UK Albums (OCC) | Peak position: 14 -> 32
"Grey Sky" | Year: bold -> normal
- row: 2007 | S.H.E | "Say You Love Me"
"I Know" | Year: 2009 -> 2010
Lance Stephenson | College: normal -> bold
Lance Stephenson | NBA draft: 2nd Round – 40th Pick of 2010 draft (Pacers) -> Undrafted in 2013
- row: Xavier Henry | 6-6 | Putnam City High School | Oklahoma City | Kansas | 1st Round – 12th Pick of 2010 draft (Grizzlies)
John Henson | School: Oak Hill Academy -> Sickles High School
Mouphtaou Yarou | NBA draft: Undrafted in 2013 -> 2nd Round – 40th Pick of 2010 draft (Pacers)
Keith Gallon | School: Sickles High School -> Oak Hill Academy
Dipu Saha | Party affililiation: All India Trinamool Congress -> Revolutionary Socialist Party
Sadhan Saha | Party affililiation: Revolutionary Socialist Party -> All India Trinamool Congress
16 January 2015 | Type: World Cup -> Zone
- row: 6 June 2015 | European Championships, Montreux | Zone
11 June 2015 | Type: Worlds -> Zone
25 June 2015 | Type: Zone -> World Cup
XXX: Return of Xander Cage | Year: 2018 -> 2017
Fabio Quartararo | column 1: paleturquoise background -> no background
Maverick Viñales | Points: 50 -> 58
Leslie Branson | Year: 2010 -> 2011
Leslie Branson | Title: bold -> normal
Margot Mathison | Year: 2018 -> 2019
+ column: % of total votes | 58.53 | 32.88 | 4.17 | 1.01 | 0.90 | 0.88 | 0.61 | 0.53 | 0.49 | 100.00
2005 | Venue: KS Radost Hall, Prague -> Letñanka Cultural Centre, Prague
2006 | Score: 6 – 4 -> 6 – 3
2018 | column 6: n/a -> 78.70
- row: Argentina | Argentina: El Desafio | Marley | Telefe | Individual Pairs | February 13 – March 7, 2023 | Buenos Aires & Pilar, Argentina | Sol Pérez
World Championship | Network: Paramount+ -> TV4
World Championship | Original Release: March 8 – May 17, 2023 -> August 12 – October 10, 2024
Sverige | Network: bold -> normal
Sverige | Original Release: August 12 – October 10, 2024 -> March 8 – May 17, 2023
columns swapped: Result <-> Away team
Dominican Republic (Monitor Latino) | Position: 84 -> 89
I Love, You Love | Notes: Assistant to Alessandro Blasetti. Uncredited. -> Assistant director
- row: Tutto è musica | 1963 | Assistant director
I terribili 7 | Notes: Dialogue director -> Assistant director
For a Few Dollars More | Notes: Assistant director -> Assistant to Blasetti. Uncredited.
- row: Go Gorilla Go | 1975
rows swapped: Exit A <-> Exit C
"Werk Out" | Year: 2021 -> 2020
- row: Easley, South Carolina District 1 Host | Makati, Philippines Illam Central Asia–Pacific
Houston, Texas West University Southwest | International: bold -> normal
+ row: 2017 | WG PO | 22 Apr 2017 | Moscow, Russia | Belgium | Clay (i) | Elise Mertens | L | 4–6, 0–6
○ ○ ○ ○ ○
* [EXERCISE] Can you express every line of the material above as a JSON list of strings, one string per line, leaving out blank lines?

* [THE RESPONSE]
[
  "UK Albums (OCC) | Peak position: 14 -> 32",
  "\"Grey Sky\" | Year: bold -> normal",
  "- row: 2007 | S.H.E | \"Say You Love Me\"",
  "\"I Know\" | Year: 2009 -> 2010",
  "Lance Stephenson | College: normal -> bold",
  "Lance Stephenson | NBA draft: 2nd Round – 40th Pick of 2010 draft (Pacers) -> Undrafted in 2013",
  "- row: Xavier Henry | 6-6 | Putnam City High School | Oklahoma City | Kansas | 1st Round – 12th Pick of 2010 draft (Grizzlies)",
  "John Henson | School: Oak Hill Academy -> Sickles High School",
  "Mouphtaou Yarou | NBA draft: Undrafted in 2013 -> 2nd Round – 40th Pick of 2010 draft (Pacers)",
  "Keith Gallon | School: Sickles High School -> Oak Hill Academy",
  "Dipu Saha | Party affililiation: All India Trinamool Congress -> Revolutionary Socialist Party",
  "Sadhan Saha | Party affililiation: Revolutionary Socialist Party -> All India Trinamool Congress",
  "16 January 2015 | Type: World Cup -> Zone",
  "- row: 6 June 2015 | European Championships, Montreux | Zone",
  "11 June 2015 | Type: Worlds -> Zone",
  "25 June 2015 | Type: Zone -> World Cup",
  "XXX: Return of Xander Cage | Year: 2018 -> 2017",
  "Fabio Quartararo | column 1: paleturquoise background -> no background",
  "Maverick Viñales | Points: 50 -> 58",
  "Leslie Branson | Year: 2010 -> 2011",
  "Leslie Branson | Title: bold -> normal",
  "Margot Mathison | Year: 2018 -> 2019",
  "+ column: % of total votes | 58.53 | 32.88 | 4.17 | 1.01 | 0.90 | 0.88 | 0.61 | 0.53 | 0.49 | 100.00",
  "2005 | Venue: KS Radost Hall, Prague -> Letñanka Cultural Centre, Prague",
  "2006 | Score: 6 – 4 -> 6 – 3",
  "2018 | column 6: n/a -> 78.70",
  "- row: Argentina | Argentina: El Desafio | Marley | Telefe | Individual Pairs | February 13 – March 7, 2023 | Buenos Aires & Pilar, Argentina | Sol Pérez",
  "World Championship | Network: Paramount+ -> TV4",
  "World Championship | Original Release: March 8 – May 17, 2023 -> August 12 – October 10, 2024",
  "Sverige | Network: bold -> normal",
  "Sverige | Original Release: August 12 – October 10, 2024 -> March 8 – May 17, 2023",
  "columns swapped: Result <-> Away team",
  "Dominican Republic (Monitor Latino) | Position: 84 -> 89",
  "I Love, You Love | Notes: Assistant to Alessandro Blasetti. Uncredited. -> Assistant director",
  "- row: Tutto è musica | 1963 | Assistant director",
  "I terribili 7 | Notes: Dialogue director -> Assistant director",
  "For a Few Dollars More | Notes: Assistant director -> Assistant to Blasetti. Uncredited.",
  "- row: Go Gorilla Go | 1975",
  "rows swapped: Exit A <-> Exit C",
  "\"Werk Out\" | Year: 2021 -> 2020",
  "- row: Easley, South Carolina District 1 Host | Makati, Philippines Illam Central Asia–Pacific",
  "Houston, Texas West University Southwest | International: bold -> normal",
  "+ row: 2017 | WG PO | 22 Apr 2017 | Moscow, Russia | Belgium | Clay (i) | Elise Mertens | L | 4–6, 0–6"
]